- **PROVIDED RECORDS**:

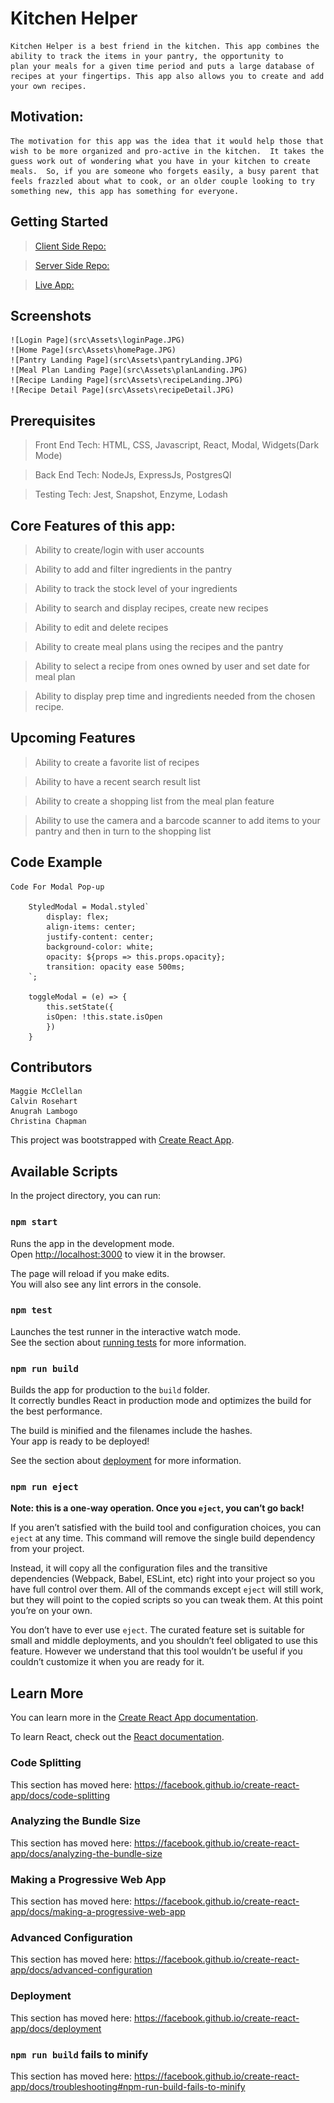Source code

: 
# Kitchen Helper

    Kitchen Helper is a best friend in the kitchen. This app combines the ability to track the items in your pantry, the opportunity to
    plan your meals for a given time period and puts a large database of recipes at your fingertips. This app also allows you to create and add your own recipes. 


## Motivation:

    The motivation for this app was the idea that it would help those that wish to be more organized and pro-active in the kitchen.  It takes the guess work out of wondering what you have in your kitchen to create meals.  So, if you are someone who forgets easily, a busy parent that feels frazzled about what to cook, or an older couple looking to try something new, this app has something for everyone.


## Getting Started    

   > [Client Side Repo:](https://github.com/thinkful-ei-iguana/Delta-Squad-Front-End)

   > [Server Side Repo:](https://github.com/thinkful-ei-iguana/Delta-Squad-Server)

   > [Live App:](https://delta-squad-app.now.sh/)


## Screenshots

    ![Login Page](src\Assets\loginPage.JPG)
    ![Home Page](src\Assets\homePage.JPG)
    ![Pantry Landing Page](src\Assets\pantryLanding.JPG)
    ![Meal Plan Landing Page](src\Assets\planLanding.JPG)
    ![Recipe Landing Page](src\Assets\recipeLanding.JPG)
    ![Recipe Detail Page](src\Assets\recipeDetail.JPG)


## Prerequisites 

   > Front End Tech: HTML, CSS, Javascript, React, Modal, Widgets(Dark Mode)

   > Back End Tech: NodeJs, ExpressJs, PostgresQl

   > Testing Tech: Jest, Snapshot, Enzyme, Lodash


## Core Features of this app:

   > Ability to create/login with user accounts

   > Ability to add and filter ingredients in the pantry

   > Ability to track the stock level of your ingredients

   > Ability to search and display recipes, create new recipes

   > Ability to edit and delete recipes

   > Ability to create meal plans using the recipes and the pantry

   > Ability to select a recipe from ones owned by user and set date for meal plan

   > Ability to display prep time and ingredients needed from the chosen recipe.


## Upcoming Features

   > Ability to create a favorite list of recipes

   > Ability to have a recent search result list

   > Ability to create a shopping list from the meal plan feature

   > Ability to use the camera and a barcode scanner to add items to your pantry and then in turn to the shopping list


## Code Example

    Code For Modal Pop-up

        StyledModal = Modal.styled`
            display: flex;
            align-items: center;
            justify-content: center;
            background-color: white;
            opacity: ${props => this.props.opacity};
            transition: opacity ease 500ms;
        `;

        toggleModal = (e) => {
            this.setState({
            isOpen: !this.state.isOpen
            })
        }


## Contributors

    Maggie McClellan
    Calvin Rosehart
    Anugrah Lambogo
    Christina Chapman



This project was bootstrapped with [Create React App](https://github.com/facebook/create-react-app).

## Available Scripts

In the project directory, you can run:

### `npm start`

Runs the app in the development mode.<br />
Open [http://localhost:3000](http://localhost:3000) to view it in the browser.

The page will reload if you make edits.<br />
You will also see any lint errors in the console.

### `npm test`

Launches the test runner in the interactive watch mode.<br />
See the section about [running tests](https://facebook.github.io/create-react-app/docs/running-tests) for more information.

### `npm run build`

Builds the app for production to the `build` folder.<br />
It correctly bundles React in production mode and optimizes the build for the best performance.

The build is minified and the filenames include the hashes.<br />
Your app is ready to be deployed!

See the section about [deployment](https://facebook.github.io/create-react-app/docs/deployment) for more information.

### `npm run eject`

**Note: this is a one-way operation. Once you `eject`, you can’t go back!**

If you aren’t satisfied with the build tool and configuration choices, you can `eject` at any time. This command will remove the single build dependency from your project.

Instead, it will copy all the configuration files and the transitive dependencies (Webpack, Babel, ESLint, etc) right into your project so you have full control over them. All of the commands except `eject` will still work, but they will point to the copied scripts so you can tweak them. At this point you’re on your own.

You don’t have to ever use `eject`. The curated feature set is suitable for small and middle deployments, and you shouldn’t feel obligated to use this feature. However we understand that this tool wouldn’t be useful if you couldn’t customize it when you are ready for it.

## Learn More

You can learn more in the [Create React App documentation](https://facebook.github.io/create-react-app/docs/getting-started).

To learn React, check out the [React documentation](https://reactjs.org/).

### Code Splitting

This section has moved here: https://facebook.github.io/create-react-app/docs/code-splitting

### Analyzing the Bundle Size

This section has moved here: https://facebook.github.io/create-react-app/docs/analyzing-the-bundle-size

### Making a Progressive Web App

This section has moved here: https://facebook.github.io/create-react-app/docs/making-a-progressive-web-app

### Advanced Configuration

This section has moved here: https://facebook.github.io/create-react-app/docs/advanced-configuration

### Deployment

This section has moved here: https://facebook.github.io/create-react-app/docs/deployment

### `npm run build` fails to minify

This section has moved here: https://facebook.github.io/create-react-app/docs/troubleshooting#npm-run-build-fails-to-minify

- **WORK TO COMPLETE**:
Word for word, reproduce all the data, but not the pictures.

- **SOLUTION FOR THIS PROBLEM**:
Source code

: 
# Kitchen Helper

    Kitchen Helper is a best friend in the kitchen. This app combines the ability to track the items in your pantry, the opportunity to
    plan your meals for a given time period and puts a large database of recipes at your fingertips. This app also allows you to create and add your own recipes. 


## Motivation:

    The motivation for this app was the idea that it would help those that wish to be more organized and pro-active in the kitchen.  It takes the guess work out of wondering what you have in your kitchen to create meals.  So, if you are someone who forgets easily, a busy parent that feels frazzled about what to cook, or an older couple looking to try something new, this app has something for everyone.


## Getting Started    

   > [Client Side Repo:](https://github.com/thinkful-ei-iguana/Delta-Squad-Front-End)

   > [Server Side Repo:](https://github.com/thinkful-ei-iguana/Delta-Squad-Server)

   > [Live App:](https://delta-squad-app.now.sh/)


## Screenshots

    ![Login Page](src\Assets\loginPage.JPG)
    ![Home Page](src\Assets\homePage.JPG)
    ![Pantry Landing Page](src\Assets\pantryLanding.JPG)
    ![Meal Plan Landing Page](src\Assets\planLanding.JPG)
    ![Recipe Landing Page](src\Assets\recipeLanding.JPG)
    ![Recipe Detail Page](src\Assets\recipeDetail.JPG)


## Prerequisites 

   > Front End Tech: HTML, CSS, Javascript, React, Modal, Widgets(Dark Mode)

   > Back End Tech: NodeJs, ExpressJs, PostgresQl

   > Testing Tech: Jest, Snapshot, Enzyme, Lodash


## Core Features of this app:

   > Ability to create/login with user accounts

   > Ability to add and filter ingredients in the pantry

   > Ability to track the stock level of your ingredients

   > Ability to search and display recipes, create new recipes

   > Ability to edit and delete recipes

   > Ability to create meal plans using the recipes and the pantry

   > Ability to select a recipe from ones owned by user and set date for meal plan

   > Ability to display prep time and ingredients needed from the chosen recipe.


## Upcoming Features

   > Ability to create a favorite list of recipes

   > Ability to have a recent search result list

   > Ability to create a shopping list from the meal plan feature

   > Ability to use the camera and a barcode scanner to add items to your pantry and then in turn to the shopping list


## Code Example

    Code For Modal Pop-up

        StyledModal = Modal.styled`
            display: flex;
            align-items: center;
            justify-content: center;
            background-color: white;
            opacity: ${props => this.props.opacity};
            transition: opacity ease 500ms;
        `;

        toggleModal = (e) => {
            this.setState({
            isOpen: !this.state.isOpen
            })
        }


## Contributors

    Maggie McClellan
    Calvin Rosehart
    Anugrah Lambogo
    Christina Chapman



This project was bootstrapped with [Create React App](https://github.com/facebook/create-react-app).

## Available Scripts

In the project directory, you can run:

### `npm start`

Runs the app in the development mode.<br />
Open [http://localhost:3000](http://localhost:3000) to view it in the browser.

The page will reload if you make edits.<br />
You will also see any lint errors in the console.

### `npm test`

Launches the test runner in the interactive watch mode.<br />
See the section about [running tests](https://facebook.github.io/create-react-app/docs/running-tests) for more information.

### `npm run build`

Builds the app for production to the `build` folder.<br />
It correctly bundles React in production mode and optimizes the build for the best performance.

The build is minified and the filenames include the hashes.<br />
Your app is ready to be deployed!

See the section about [deployment](https://facebook.github.io/create-react-app/docs/deployment) for more information.

### `npm run eject`

**Note: this is a one-way operation. Once you `eject`, you can’t go back!**

If you aren’t satisfied with the build tool and configuration choices, you can `eject` at any time. This command will remove the single build dependency from your project.

Instead, it will copy all the configuration files and the transitive dependencies (Webpack, Babel, ESLint, etc) right into your project so you have full control over them. All of the commands except `eject` will still work, but they will point to the copied scripts so you can tweak them. At this point you’re on your own.

You don’t have to ever use `eject`. The curated feature set is suitable for small and middle deployments, and you shouldn’t feel obligated to use this feature. However we understand that this tool wouldn’t be useful if you couldn’t customize it when you are ready for it.

## Learn More

You can learn more in the [Create React App documentation](https://facebook.github.io/create-react-app/docs/getting-started).

To learn React, check out the [React documentation](https://reactjs.org/).

### Code Splitting

This section has moved here: https://facebook.github.io/create-react-app/docs/code-splitting

### Analyzing the Bundle Size

This section has moved here: https://facebook.github.io/create-react-app/docs/analyzing-the-bundle-size

### Making a Progressive Web App

This section has moved here: https://facebook.github.io/create-react-app/docs/making-a-progressive-web-app

### Advanced Configuration

This section has moved here: https://facebook.github.io/create-react-app/docs/advanced-configuration

### Deployment

This section has moved here: https://facebook.github.io/create-react-app/docs/deployment

### `npm run build` fails to minify

This section has moved here: https://facebook.github.io/create-react-app/docs/troubleshooting#npm-run-build-fails-to-minify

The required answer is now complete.